The broader benefits here weren’t isolated to this failure mode: having introduced the necessary infrastructure, I was able to share the code for this particular middleware component across all our custom middleware components, so request metadata was only fetched once – fractionally reducing memory footprint. And finally, I made that data capture happen on a background thread in parallel with the main request (rather than briefly blocking the pre-/post- processing) adding another fractional performance improvement.

Neither of these were gains noticeable in isolation (or in any single user request), but they were one more micro-improvement in the general system maintenance that reduced overall resource consumption on a high-request-volume system.

Overall, fixing what seemed to be a rare failure mode in one handler had multiple small impacts across multiple handlers. The fact that these were hard to scope and quantify doesn’t mean their combined impact wasn’t material.

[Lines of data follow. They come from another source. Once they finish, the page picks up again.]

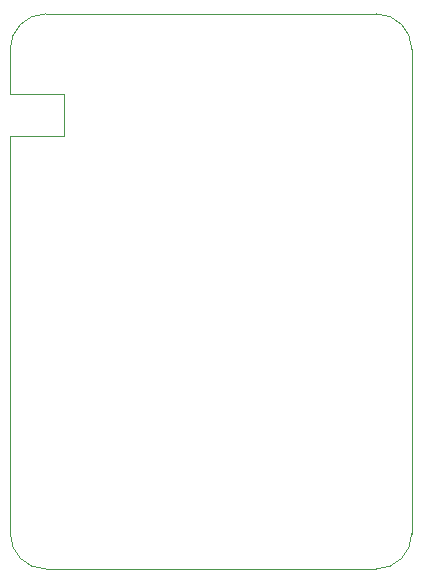
<source format=gbr>
%TF.GenerationSoftware,Altium Limited,Altium Designer,23.9.2 (47)*%
G04 Layer_Color=0*
%FSLAX45Y45*%
%MOMM*%
%TF.SameCoordinates,C6D65D71-24B2-464F-8DE7-77A712877E08*%
%TF.FilePolarity,Positive*%
%TF.FileFunction,Profile,NP*%
%TF.Part,Single*%
G01*
G75*
%TA.AperFunction,Profile*%
%ADD155C,0.02540*%
D155*
X25000Y372500D02*
X25000Y3740000D01*
X477500D01*
Y4095000D01*
X25000D01*
Y4472501D01*
D02*
G02*
X325000Y4772500I300000J0D01*
G01*
X3125000Y4772500D01*
D02*
G02*
X3425000Y4472500I0J-300000D01*
G01*
Y372500D01*
D02*
G02*
X3125000Y72500I-300000J0D01*
G01*
X325000D01*
D02*
G02*
X25000Y372500I0J300000D01*
G01*
%TF.MD5,cb19752dfb1ca96643c44fdd892fa506*%
M02*

</source>
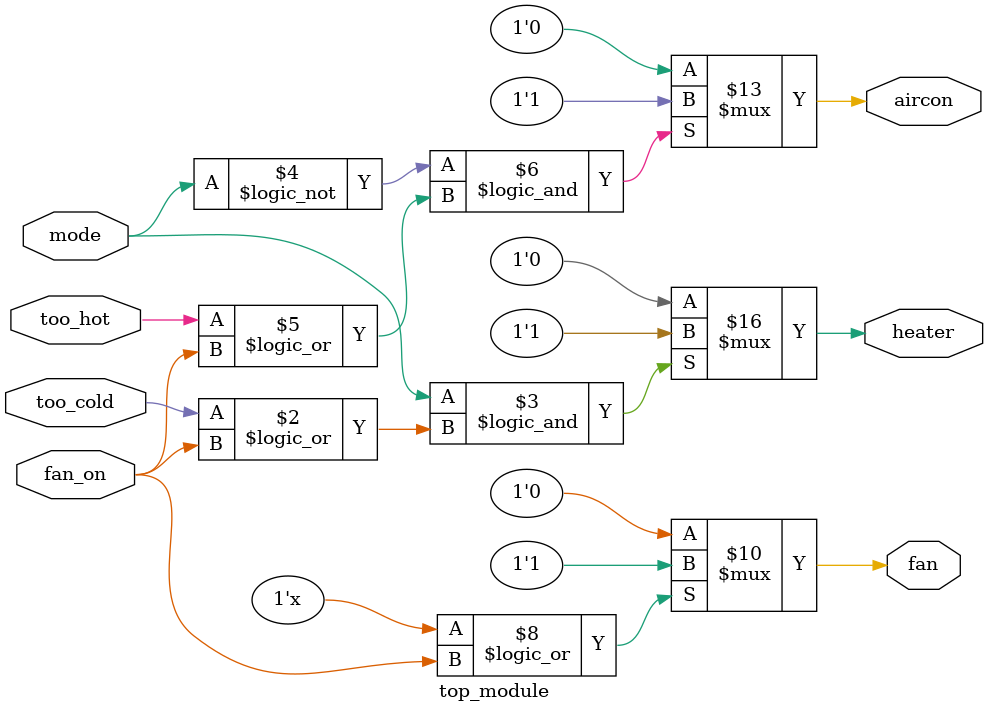
<source format=sv>
module top_module(
    input mode,
    input too_cold, 
    input too_hot,
    input fan_on,
    output reg heater,
    output reg aircon,
    output reg fan
);

always @(*) begin
    // Heater control logic
    if (mode && (too_cold || fan_on))
        heater <= 1;
    else
        heater <= 0;

    // Air conditioner control logic
    if (!mode && (too_hot || fan_on))
        aircon <= 1;
    else
        aircon <= 0;

    // Fan control logic
    if (heater || aircon || fan_on)
        fan <= 1;
    else
        fan <= 0;
end

endmodule

</source>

Capturing and reporting full API responses

This was a scenario testing an API. One of our preliminary checks for each test was that the response code was 200-OK. But in the event of an unexpected 500-InternalServerError response, we were losing the response body, which of course had the error details and stack trace in it^[2], and only gave the “code was 500, not 200” information.

Any time this happened the dev would have to breakpoint into the test code and capture the response manually to find out what had broken. Not that much effort, but still more time to spend debugging than necessary.

The fix was correspondingly simple – I added a small utility method that took a response and an expected response code, checked the actual code, and included the entire response in the error message if the code was wrong. Ten minutes to write; another 35 to apply it to all existing tests and notify the other devs for future use.

This change was the first in a culture-shift of “we improve the tests to give the best information upfront”, after getting our client invested in the potential for improving development velocity (and saving future costs) by fixing some invisible tech debt.

¹ Mostly! If you’ve got a transient error that only happens 2% of the time, or between 00:00 and 01:00, or only on a leap day, then you might be in trouble!

² Because we were running a non-release build locally! Never return system-level details in a live scenario, for security reasons!